Experiências como essa evidenciam o potencial das estratégias coletivas para ampliar o engajamento social e fortalecer o senso de pertencimento. Quando as pessoas sentem que fizeram parte da construção da estratégia, que foram ouvidas e que estão contribuindo para algo maior, o envolvimento se aprofunda e dura mais. É assim que começa a se formar uma verdadeira Cultura de Doação — baseada em confiança mútua, corresponsabilidade e continuidade, e não apenas em atos pontuais de generosidade de poucos.
Também é importante lembrar: doar e se engajar não precisa envolver grandes quantias de dinheiro. O que nos mobiliza, o que toca nossa empatia e nosso senso de justiça, também é força legítima para transformar o mundo. Uma cultura de doação viva e inclusiva se constrói quando as pessoas se sentem bem-vindas e reconhecidas em suas diferentes formas de contribuir.
Hoje, muitas organizações comunitárias passam por dificuldades para se manter. A queda das doações de base e a concentração de recursos agravam ainda mais essa situação. Apoiar estratégias coletivas, neste contexto, deixa de ser uma opção e passa a ser uma responsabilidade ética. Precisamos investir em capacidades locais, em redes de colaboração e em formas de atuação que preparem os territórios para os desafios do presente e do futuro.

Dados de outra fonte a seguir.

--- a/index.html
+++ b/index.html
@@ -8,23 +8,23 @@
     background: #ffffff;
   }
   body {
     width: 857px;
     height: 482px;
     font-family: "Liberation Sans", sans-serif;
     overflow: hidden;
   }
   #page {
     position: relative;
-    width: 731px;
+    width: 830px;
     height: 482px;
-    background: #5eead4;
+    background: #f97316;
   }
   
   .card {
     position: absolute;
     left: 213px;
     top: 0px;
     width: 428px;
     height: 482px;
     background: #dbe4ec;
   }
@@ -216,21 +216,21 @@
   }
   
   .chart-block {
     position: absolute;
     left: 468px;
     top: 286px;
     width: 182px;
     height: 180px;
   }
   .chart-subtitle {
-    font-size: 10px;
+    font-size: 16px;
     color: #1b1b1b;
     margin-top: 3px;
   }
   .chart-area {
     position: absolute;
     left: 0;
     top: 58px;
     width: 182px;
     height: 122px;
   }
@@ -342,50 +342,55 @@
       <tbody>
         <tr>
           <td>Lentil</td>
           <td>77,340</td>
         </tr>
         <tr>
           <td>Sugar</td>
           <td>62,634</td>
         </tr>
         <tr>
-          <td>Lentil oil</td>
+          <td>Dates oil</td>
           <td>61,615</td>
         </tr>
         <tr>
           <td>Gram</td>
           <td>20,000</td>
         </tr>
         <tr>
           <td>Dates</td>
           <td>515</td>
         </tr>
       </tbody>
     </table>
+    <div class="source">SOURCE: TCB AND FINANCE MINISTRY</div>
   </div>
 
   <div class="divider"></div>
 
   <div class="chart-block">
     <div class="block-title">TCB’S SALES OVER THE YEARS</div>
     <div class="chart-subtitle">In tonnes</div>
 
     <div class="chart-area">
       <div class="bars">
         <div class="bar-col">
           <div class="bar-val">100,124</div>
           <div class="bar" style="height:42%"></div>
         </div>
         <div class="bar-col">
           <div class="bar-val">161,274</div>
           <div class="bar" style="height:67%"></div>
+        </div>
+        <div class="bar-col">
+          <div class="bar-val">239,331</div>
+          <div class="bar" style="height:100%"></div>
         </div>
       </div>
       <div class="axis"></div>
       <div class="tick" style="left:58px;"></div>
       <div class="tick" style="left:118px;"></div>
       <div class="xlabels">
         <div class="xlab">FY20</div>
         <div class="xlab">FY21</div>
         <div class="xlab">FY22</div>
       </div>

Claro que estratégias coletivas exigem tempo, escuta, cuidado e disposição para lidar com conflitos e diferenças. Mas é justamente isso que as torna tão poderosas: elas nascem do encontro, do aprendizado contínuo e do compromisso com mudanças profundas e duradouras.

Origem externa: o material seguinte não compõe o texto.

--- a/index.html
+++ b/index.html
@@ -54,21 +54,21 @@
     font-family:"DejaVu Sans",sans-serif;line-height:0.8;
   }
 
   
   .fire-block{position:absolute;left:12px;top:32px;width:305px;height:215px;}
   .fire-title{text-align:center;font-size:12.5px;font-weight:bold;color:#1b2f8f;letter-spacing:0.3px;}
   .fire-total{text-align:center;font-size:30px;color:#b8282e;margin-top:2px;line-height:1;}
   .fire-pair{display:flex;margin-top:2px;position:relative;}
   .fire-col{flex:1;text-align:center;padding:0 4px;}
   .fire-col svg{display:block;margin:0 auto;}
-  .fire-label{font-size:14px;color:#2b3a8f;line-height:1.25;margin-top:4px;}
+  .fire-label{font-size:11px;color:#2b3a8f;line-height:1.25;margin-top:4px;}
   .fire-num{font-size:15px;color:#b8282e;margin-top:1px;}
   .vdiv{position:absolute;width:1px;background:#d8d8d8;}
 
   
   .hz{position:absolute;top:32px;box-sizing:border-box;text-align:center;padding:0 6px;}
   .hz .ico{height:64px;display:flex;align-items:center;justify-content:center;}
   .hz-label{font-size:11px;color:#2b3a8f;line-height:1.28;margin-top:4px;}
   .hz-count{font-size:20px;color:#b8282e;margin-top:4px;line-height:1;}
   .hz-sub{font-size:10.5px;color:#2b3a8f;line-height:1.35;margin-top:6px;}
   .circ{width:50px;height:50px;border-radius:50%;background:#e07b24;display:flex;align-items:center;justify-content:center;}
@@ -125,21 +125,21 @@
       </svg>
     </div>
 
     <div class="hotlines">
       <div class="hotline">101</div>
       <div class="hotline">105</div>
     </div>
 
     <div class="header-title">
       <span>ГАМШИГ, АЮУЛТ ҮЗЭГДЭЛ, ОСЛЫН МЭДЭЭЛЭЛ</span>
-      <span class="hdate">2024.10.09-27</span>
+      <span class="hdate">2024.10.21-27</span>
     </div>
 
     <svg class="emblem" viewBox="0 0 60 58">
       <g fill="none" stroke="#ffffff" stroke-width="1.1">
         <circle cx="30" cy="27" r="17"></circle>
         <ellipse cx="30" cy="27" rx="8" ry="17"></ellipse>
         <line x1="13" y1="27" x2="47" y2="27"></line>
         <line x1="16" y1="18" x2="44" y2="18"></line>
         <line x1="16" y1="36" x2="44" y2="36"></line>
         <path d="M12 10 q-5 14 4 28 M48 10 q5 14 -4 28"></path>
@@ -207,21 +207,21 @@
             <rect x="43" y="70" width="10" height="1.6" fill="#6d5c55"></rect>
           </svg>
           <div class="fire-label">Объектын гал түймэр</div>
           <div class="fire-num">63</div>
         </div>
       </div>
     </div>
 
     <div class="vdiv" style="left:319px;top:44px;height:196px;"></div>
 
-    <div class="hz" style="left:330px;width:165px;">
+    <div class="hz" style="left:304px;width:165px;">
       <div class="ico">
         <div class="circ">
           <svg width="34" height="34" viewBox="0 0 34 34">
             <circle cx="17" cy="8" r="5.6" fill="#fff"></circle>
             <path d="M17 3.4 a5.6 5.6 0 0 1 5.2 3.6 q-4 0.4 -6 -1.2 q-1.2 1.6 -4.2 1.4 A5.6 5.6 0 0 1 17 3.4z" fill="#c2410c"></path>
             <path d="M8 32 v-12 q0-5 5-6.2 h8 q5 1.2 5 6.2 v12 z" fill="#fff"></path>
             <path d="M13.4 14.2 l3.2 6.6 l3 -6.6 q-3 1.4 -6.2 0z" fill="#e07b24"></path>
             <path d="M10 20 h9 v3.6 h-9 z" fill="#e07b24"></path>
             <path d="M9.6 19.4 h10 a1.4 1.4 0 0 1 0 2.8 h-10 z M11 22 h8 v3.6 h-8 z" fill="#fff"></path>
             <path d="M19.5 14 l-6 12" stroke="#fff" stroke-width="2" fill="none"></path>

Quando diferentes atores compartilham responsabilidades e decisões, surge um verdadeiro senso de agência coletiva. As prioridades deixam de ser impostas de cima para baixo e passam a ser construídas junto com quem vive os problemas e conhece, na prática, os caminhos para solucioná-los. Isso fortalece os ecossistemas locais, estimula a inovação, amplia a legitimidade e promove ações coordenadas — muito mais eficazes do que esforços isolados.
Apostar em estratégias coletivas é apostar em um futuro mais justo e democrático, no qual a transformação social não é privilégio de poucos, mas responsabilidade e construção de todos.